REPUBLIKA.CO.ID,JAKARTA--Penataan spektrum frekuensi di rentang 800 Mhz yang dilakukan oleh Kementerian Komunikasi dan Informatika (Kominfo) dinilai kurang strategis karena dilakukan saat pergantian pemerintahan.
“Kami mengkhawatirkan Rencana Peraturan Menteri (RPM) Penataan Frekuensi 800 Mhz dapat mengubah arah dan peta industri telekomunikasi Indonesia. Seharusnya Kominfo menahan diri untuk membuat keputusan sepenting ini pada masa pergantian kekuasaan,” ujar Presiden Direktur dan CEO Indosat Alexander Rusli dalam rilisnya, Senin (8/9).
Ketua Asosiasi Penyelenggara Telekomunikasi Seluruh Indonesia (ATSI) ini meminta Kominfo belajar dari proses pengalokasian 30 Mhz pada frekuensi 2.3 Ghz sebelumnya yang tersendat. Lantaran adanya perbedaan yang mendasar antara draft rancangan Peraturan Menteri yang dikonsultasikan ke publik.

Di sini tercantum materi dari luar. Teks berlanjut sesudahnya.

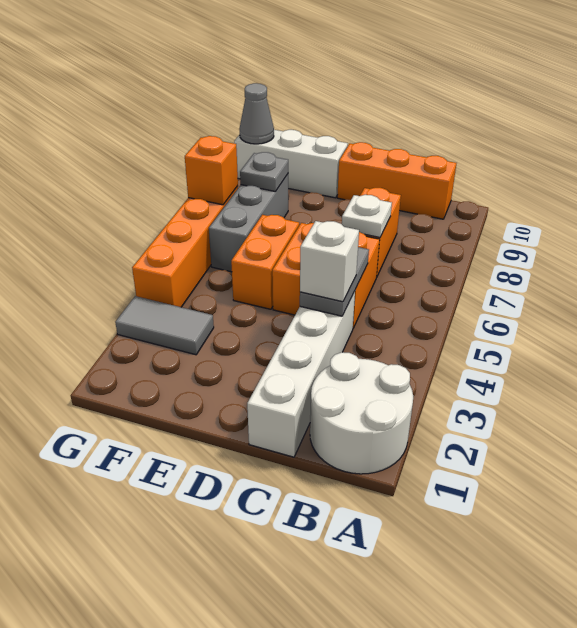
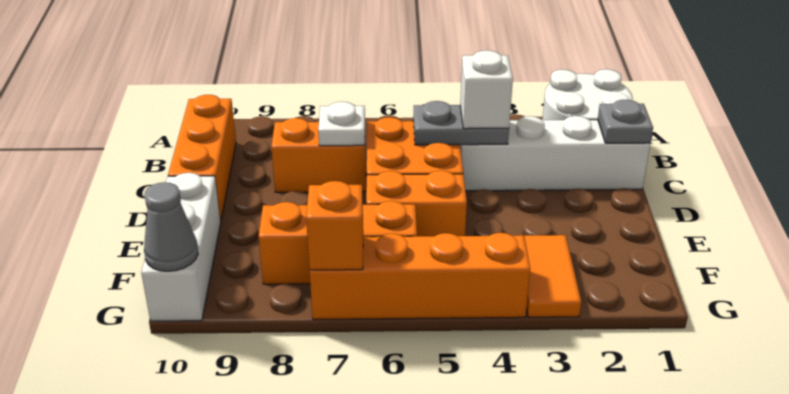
grey tile F3:G3 level 1 -> orange tile F3:G3 level 1
grey brick F6:F8 level 1 -> orange brick F6:F8 level 1
grey plate F8 level 2 -> grey plate C1 level 2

“Isinya berbeda dengan substansi yang disosialisasikan dalam rapat-rapat operator dengan pihak regulator,” ujar Alex.
Ditambah lagi, saat ini spektrum frekuensi tersebut dipakai oleh beberapa operator telekomunikasi yang memiliki produk berbasis teknologi Code Division Multiple Access (CDMA). Mereka antara lain Bakrie Telecom, Telkom, Smartfren, dan Indosat.
Alex mengakui, pengaturan frekuensi ini memang sudah menjadi wacana yang panjang. Operator telekomunikasi dituntut dapat mengoptimalkan frekuensi yang dimiliki, mengingat teknologi CDMA sudah tidak berkembang sebagaimana dahulu.
“Namun proses yang terburu-buru dikhawatirkan malah dapat membuat keadaan yang kontraproduktif. Penataan spektrum frekuensi 800 Mhz ini baiknya dilakukan oleh pemerintahan yang baru,” usul Alex.